In the Court of Appeal, May 2001

Background

Judgement (external link) was given in 2001. 1-800 Flowers Inc was a US company which sold flowers via a US freephone number 1-800-356-9377, which given the arrangement of letters on a phone keypad became 1-800-FLOWERS.

They sought to register a trade mark in the UK, and applied to register '800-Flowers' as a trade mark. There was an objection, and the Patent Office hearing officer allowed the application, provided that the applicant could not have any rights over '800' or 'flowers' separately. The objecting party, Phonenames Ltd appealed to the High Court, where Jacob J rejected the trade mark registration application.

The evidence for 1-800-Flowers Inc was from one of its directors, who told how the business had been bought up and transformed from a struggling enterprise to one which had a large turnover, including USD250 million in 85 non-US countries in 1996.

The evidence from Phonenames Ltd was by a director of its parent group, which at the time also owned the 'Dyno-Rod plc' business, a successful drains company and various other franchised companies.
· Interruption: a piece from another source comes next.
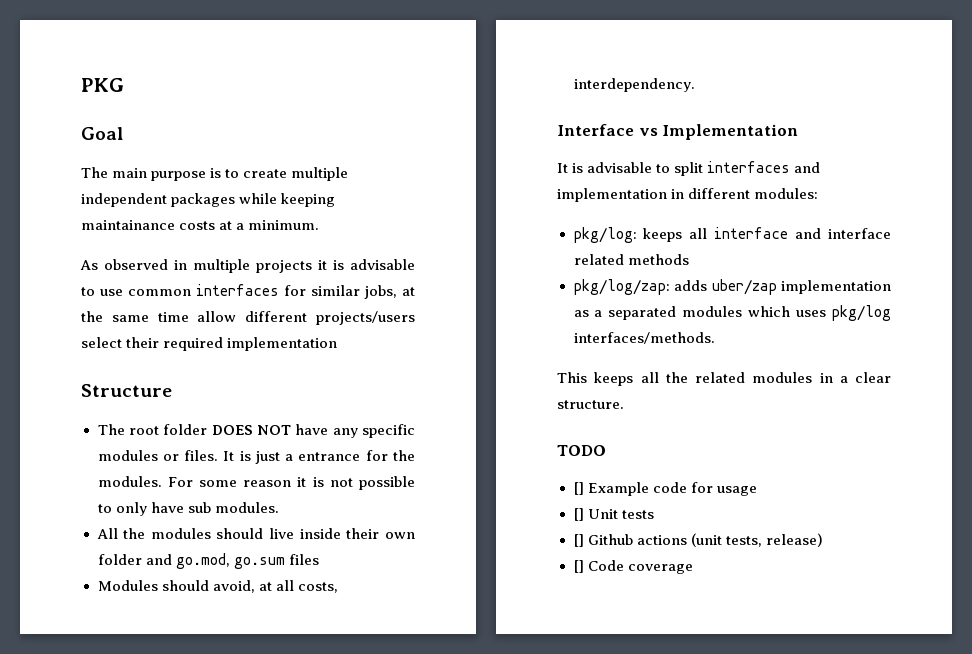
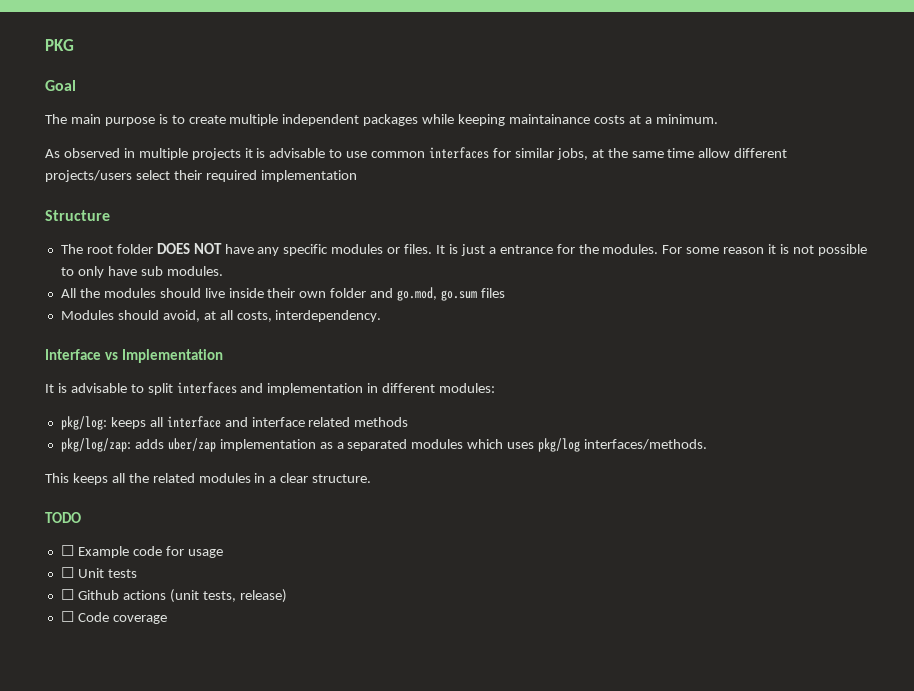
[573,482,584,495] [] -> [60,545,74,556] ☐
[573,508,584,521] [] -> [60,567,74,578] ☐
[573,534,584,547] [] -> [60,589,74,600] ☐
[573,560,584,573] [] -> [60,611,74,622] ☐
It was said that Phonenames was being used to market alphanumeric numbers in the UK, e.g. 0800 PLUMBER (0800 7586237). Calls to that number are then either routed to a central number, or routed to the local franchisee - with the person controlling the number taking their cut.

The appeal

The appeal was heard under the 1938 Trade Marks Act, as the 1994 Trade Marks Act was not in force when the application was made. Some minor differences with current law may therefore occur. Phonenames argued that:

  • the mark applied for was generic such that it could not be used to distinguish the goods or services of the applicant from those of anyone else (and was therefore invalid);
  • the mark applied for was a telephone number and therefore could not be used to link the applicant with services;
  • the phone number which corresponded to 0800 FLOWERS had been allocated to someone else, so use of the trade mark would be deceptive (although it had not been allocated in that way at the time of the application);
  • that the applicant did not actually intend to use the trade mark; and
  • an argument about the use of discretionary powers.
In the judgement the Court of Appeal spent a significant time setting out the arguments advanced to the Hearing Officer at the Patent Office and to the High Court.
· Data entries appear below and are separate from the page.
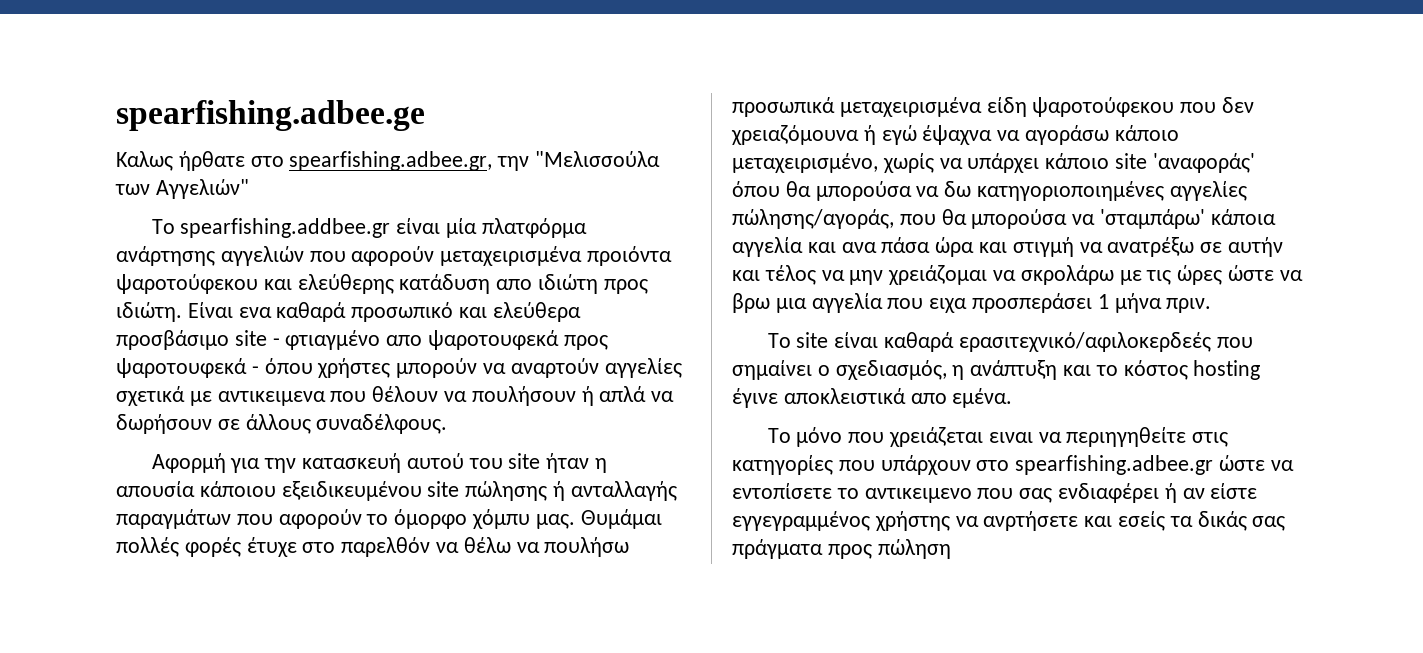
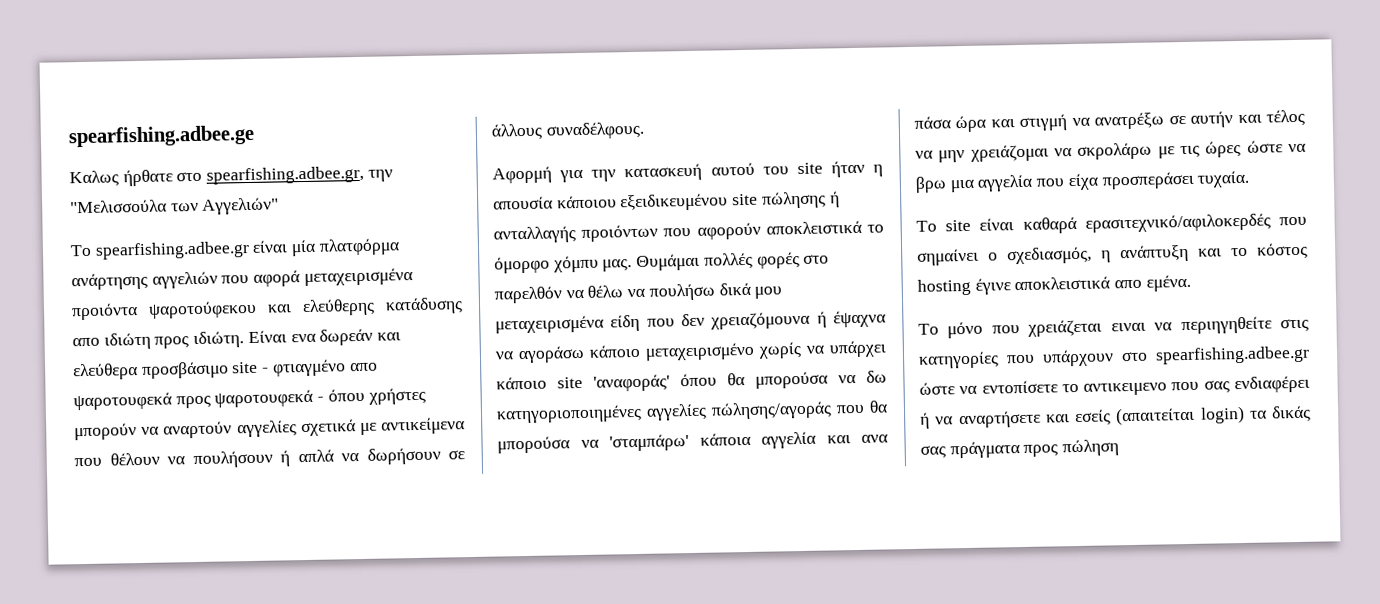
[180,218,391,238] spearfishing.addbee.gr -> [94,240,250,260] spearfishing.adbee.gr
[351,246,435,266] αφορούν -> [253,270,301,287] αφορά
[399,274,491,294] κατάδυση -> [385,297,463,315] κατάδυσης
[276,302,454,322] καθαρά προσωπικό -> [319,328,374,346] δωρεάν
[217,391,326,406] αντικειμενα -> [381,417,465,435] αντικείμενα
[116,509,362,529] παραγμάτων που αφορούν -> [581,220,862,242] προιόντων που αφορούν αποκλειστικά
[246,537,297,557] έτυχε -> (800, 260) none
[732,97,835,117] προσωπικά -> [718,282,783,299] δικά μου
[1032,97,1175,117] ψαροτούφεκου -> (641, 323) none
[881,125,917,145] εγώ -> (827, 319) none
[732,153,878,173] μεταχειρισμένο, -> [645,342,755,361] μεταχειρισμένο
[732,209,894,229] πώλησης/αγοράς, -> [711,401,832,420] πώλησης/αγοράς
[929,293,1212,313] ειχα προσπεράσει 1 μήνα πριν. -> [1067,170,1251,191] είχα προσπεράσει τυχαία.
[958,332,1211,352] ερασιτεχνικό/αφιλοκερδεές -> [1084,213,1271,233] ερασιτεχνικό/αφιλοκερδές
[1182,483,1258,499] [732,511,1166,531] αν είστε εγγεγραμμένος χρήστης να ανρτήσετε και εσείς -> [935,405,1245,429] να αναρτήσετε και εσείς (απαιτείται login)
The first two questions were whether the mark was "inherently capable" of distinguishing between services of the relevant type and whether it was really just a phone number. 800 Flowers Inc said that it was more than just an encoded phone number, the general public did not associate letters with phone numbers at the time and that the judge was wrong to say that the association between letters and numbers on the keypad was forseeable in 1993. The Court of Appeal did not agree, finding that the mark '800 Flowers' was chosen because of its association with freephone numbers, and was not therefore distinctive.
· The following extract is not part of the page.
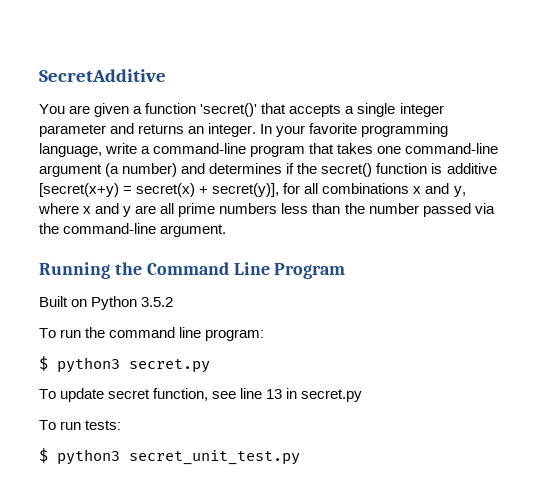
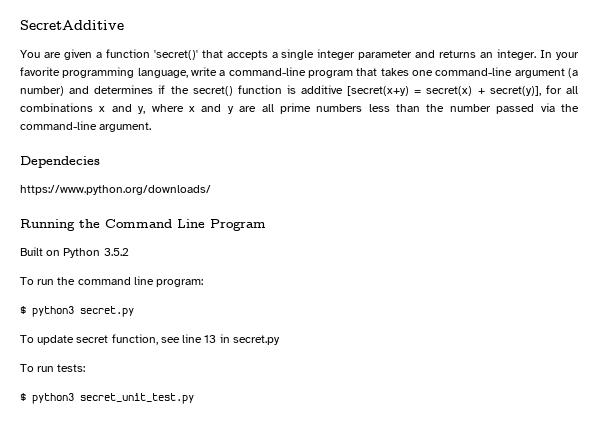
(227, 230) none -> [20,156,100,168] [20,185,211,195] // Dependecies // https://www.python.org/downloads/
The second question was whether there was any 'illegality' in use of the name, because of the 'deception' that would be caused if one party had a trade mark of '800 Flowers' and someone else had 0800-FLOWERS the phone number. Phonenames argued that the only thing that '800 Flowers' could usefully relate to in the UK would be the 0800 FLOWERS number - although it could in theory be used in other ways (e.g. as a domain name) - the 'fair and reasonable' use should be taken into account. Even if the 0800-FLOWERS phone number had not been allocated to them at the time, it might have been allocated to another. 800-Flowers Inc argued that this would make the trade marks register subservient to the allocation of phone numbers, and that the High Court judge had been wrong to treat the trade mark application as a means of getting hold of the UK phone number. The Court of Appeal judge was not concerned by this and said that he felt that confusion was 'inevitable'.

The last point at issue was whether 800 Flowers Inc had traded in the UK. Some evidence was provided that a website was in operation and calls had been made to the US from the UK. Phonenames argued that 800 Flowers Inc had not started business in the UK (and Ireland) but was seeking to do so, stopped only by the fact that they did not have (and could not get) the relevant phone numbers - the argument being that even if 800 Flowers Inc had traded in the UK, it was not in relation to the trade mark sought. Broadly, the appeal judge agreed with this last statement. The judge said:

 "In my judgment, however, the evidence in the instant case does not establish actual user of the mark by the Applicant in the UK, even to the "minimal" extent required ... In the first place, I reject as unreal the submission that a telephone call from the UK to the Applicant's US telephone number necessarily involved a use of the mark in the UK. Nor, in my judgement, is the evidence (such as it is) concening the Applicant's internet website sufficient to justify the conclusion that accessing the website amounts to use of the makr at the point of access. In any event, the evidence does not disclose the extent to which the website has in fact been access from the UK> The Applicant has never had a place of business in the UK; the services which is provides are performed outside the UK; and, so far as the evidence goes, the only piece of advertising directed specifically at the UK is the one advertisment in the Independent newspaper [previously discussed]."

Lord Justice Buxton, giving a separate but supporting judgement noted (at paragraphs 136 -139) the difficulties of deciding what amounted to 'use' of a trade mark in the UK and advised caution in simply extending the arguments about the place where a defamation took place.